There is a good chance that over the past few weeks and even months you have received more than one email regarding the update or introduction of new privacy policies for websites and tweaks/clarifications on how a website/company collects, stores, and utilizes personal data. This is not a coincidence, and actually has to do with the European Union's latest data privacy regulation: the General Data Protection Regulation (GDPR).
About the GDPR
First introduced a few years ago, the GDPR is an EU regulation that becomes enforceable on May 25th, 2018. This law focuses on protecting the private data of EU residents and citizens, as well as on giving people much more control over their own data. The regulation also sets out how businesses should store this private data.
While many countries have adopted privacy laws that aim to address data in the modern era, e.g., Hong Kong has the Personal Data (Privacy) Ordinance, the GDPR is different in that it does not apply to just one country, but rather all EU citizens and the companies who they work with on a global basis.
This means that companies who don't have a presence in the EU but do have clients/hold data on people who are citizens of the region are required to be compliant with the new regulation.
Here at Kwiksure, we offer a variety of insurance solutions for all residents of Hong Kong, including expats. Of the expats in the city, and those whom we call our clients, we do have clients who are from the EU.

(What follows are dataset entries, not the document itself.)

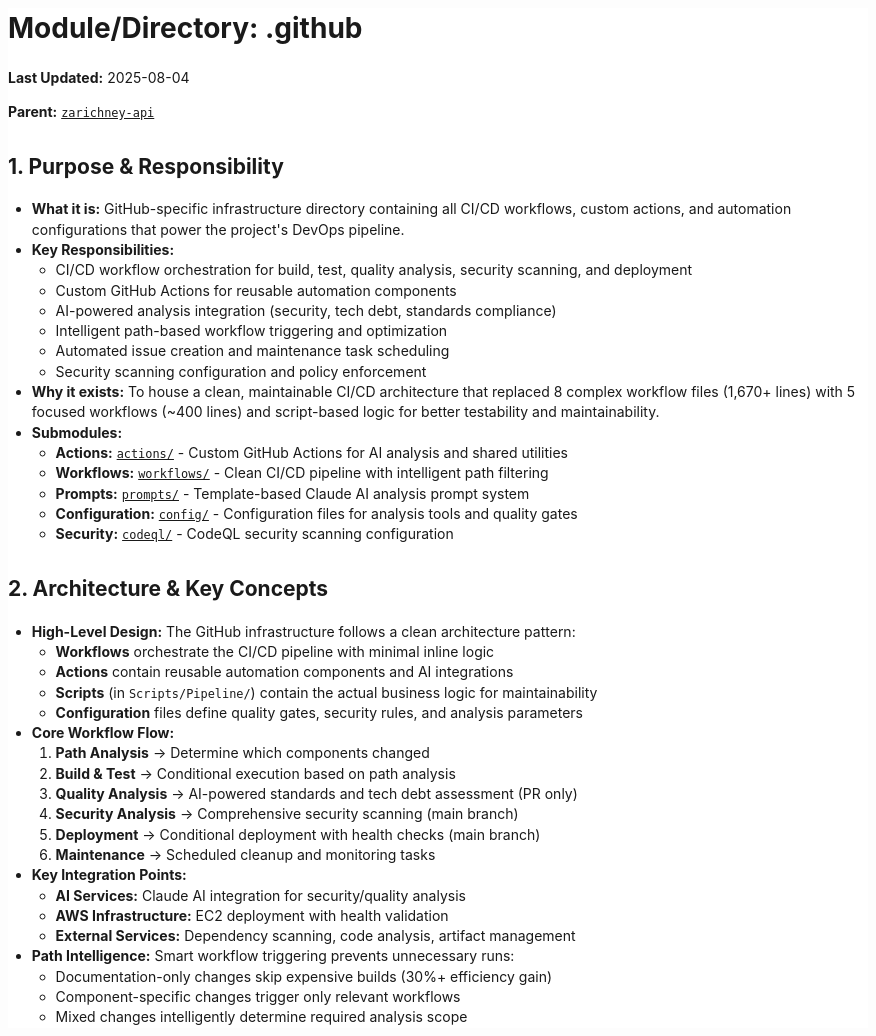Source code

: # Module/Directory: .github

**Last Updated:** 2025-08-04

**Parent:** [`zarichney-api`](../README.md)

## 1. Purpose & Responsibility

* **What it is:** GitHub-specific infrastructure directory containing all CI/CD workflows, custom actions, and automation configurations that power the project's DevOps pipeline.
* **Key Responsibilities:** 
    * CI/CD workflow orchestration for build, test, quality analysis, security scanning, and deployment
    * Custom GitHub Actions for reusable automation components
    * AI-powered analysis integration (security, tech debt, standards compliance)
    * Intelligent path-based workflow triggering and optimization
    * Automated issue creation and maintenance task scheduling
    * Security scanning configuration and policy enforcement
* **Why it exists:** To house a clean, maintainable CI/CD architecture that replaced 8 complex workflow files (1,670+ lines) with 5 focused workflows (~400 lines) and script-based logic for better testability and maintainability.
* **Submodules:**
    * **Actions:** [`actions/`](./actions/README.md) - Custom GitHub Actions for AI analysis and shared utilities
    * **Workflows:** [`workflows/`](./workflows/README.md) - Clean CI/CD pipeline with intelligent path filtering
    * **Prompts:** [`prompts/`](./prompts/README.md) - Template-based Claude AI analysis prompt system
    * **Configuration:** [`config/`](./config/README.md) - Configuration files for analysis tools and quality gates
    * **Security:** [`codeql/`](./codeql/README.md) - CodeQL security scanning configuration

## 2. Architecture & Key Concepts

* **High-Level Design:** The GitHub infrastructure follows a clean architecture pattern:
    * **Workflows** orchestrate the CI/CD pipeline with minimal inline logic
    * **Actions** contain reusable automation components and AI integrations
    * **Scripts** (in `Scripts/Pipeline/`) contain the actual business logic for maintainability
    * **Configuration** files define quality gates, security rules, and analysis parameters
* **Core Workflow Flow:** 
    1. **Path Analysis** → Determine which components changed
    2. **Build & Test** → Conditional execution based on path analysis
    3. **Quality Analysis** → AI-powered standards and tech debt assessment (PR only)
    4. **Security Analysis** → Comprehensive security scanning (main branch)
    5. **Deployment** → Conditional deployment with health checks (main branch)
    6. **Maintenance** → Scheduled cleanup and monitoring tasks
* **Key Integration Points:**
    * **AI Services:** Claude AI integration for security/quality analysis
    * **AWS Infrastructure:** EC2 deployment with health validation
    * **External Services:** Dependency scanning, code analysis, artifact management
* **Path Intelligence:** Smart workflow triggering prevents unnecessary runs:
    * Documentation-only changes skip expensive builds (30%+ efficiency gain)
    * Component-specific changes trigger only relevant workflows
    * Mixed changes intelligently determine required analysis scope
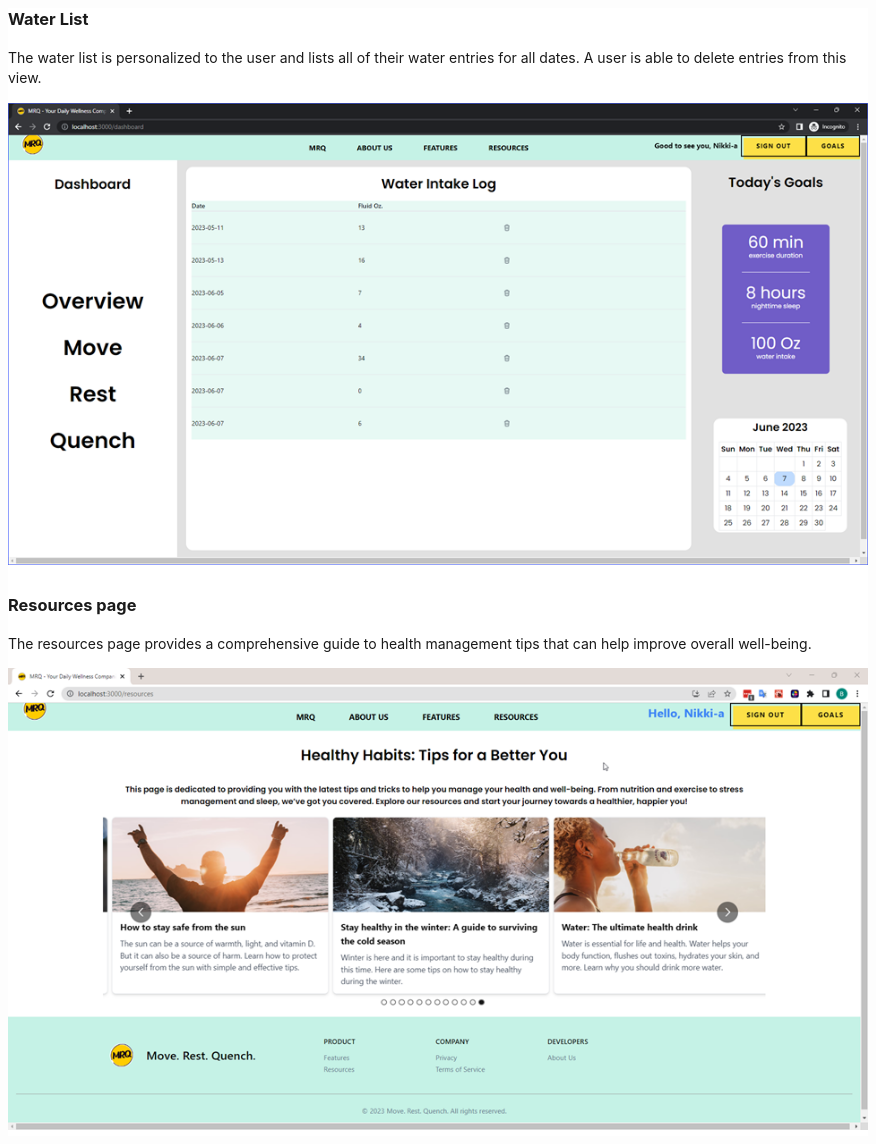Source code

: ### Water List
The water list is personalized to the user and lists all of their water entries for all dates. A user is able to delete entries from this view.

![Water List Page](/image/WATER-LIST.png "This is the Water List page.")

### Resources page
The resources page provides a comprehensive guide to health management tips that can help improve overall well-being.

![Resources Page](/image/RESOURCES.png "This is the Resources page.")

Due to this, we are required to be compliant with the regulations set out by the GDPR. This includes private data collection, storage, and the privacy of our customers.
What does the new policy cover?
In order to do this, we have broken the policy down into the following sections:
Our stance on data collection, processing, and protection
What data we collect
Who collects the data
How data is collected
Consent and data
Why we collect data
How we use the data collected
When we share data
How you can view, edit, or delete your data
How we utilize cookies
You will find that the sections above all contain a fairly large amount of data to process. To summarize, we strive to only collect data for two reasons:
It is contractually necessary - Insurers have set requirements regarding the relevant data that is necessary to obtain in order to underwrite and offer plans.
For marketing purposes - Data collected in order to execute marketing activities.
Any data collected by Kwiksure is never sold to third parties, and only collected and shared with third parties like insurers when necessary. Also, the data collected and shared is only done so when contractually necessary.
If you have already provided Kwiksure with personal data - e.g., you have a car insurance plan - you have the right to view, edit, and even request deletion of the data we have collected on you. Be aware, however, that if you do request the deletion of your data while in the process of securing a plan, we might be unable to finish the process.
Is Kwiksure GDPR compliant
We have taken every possible step to ensure that we are compliant with the regulations set by the GDPR and the local Hong Kong data privacy act. In fact, we have implemented a number of systems that aim to ensure we have leading security features that ensure the security of your data.
I am not from the EU, does the GDPR apply to me?
What this means is that you have the same rights to see, edit, and request deletion of your data as those under the GDPR.
Do I need to provide Kwiksure with extra data?
No, Kwiksure does not require you to provide any extra data at this time. The only time we will ask for data is when you want to secure a new plan and the potential insurer is requesting data that you have not provided.
If you are not a client at this time, you will not be required to provide data that is not contractually necessary, and you will also retain the rights to edit, view, or request the deletion your own data.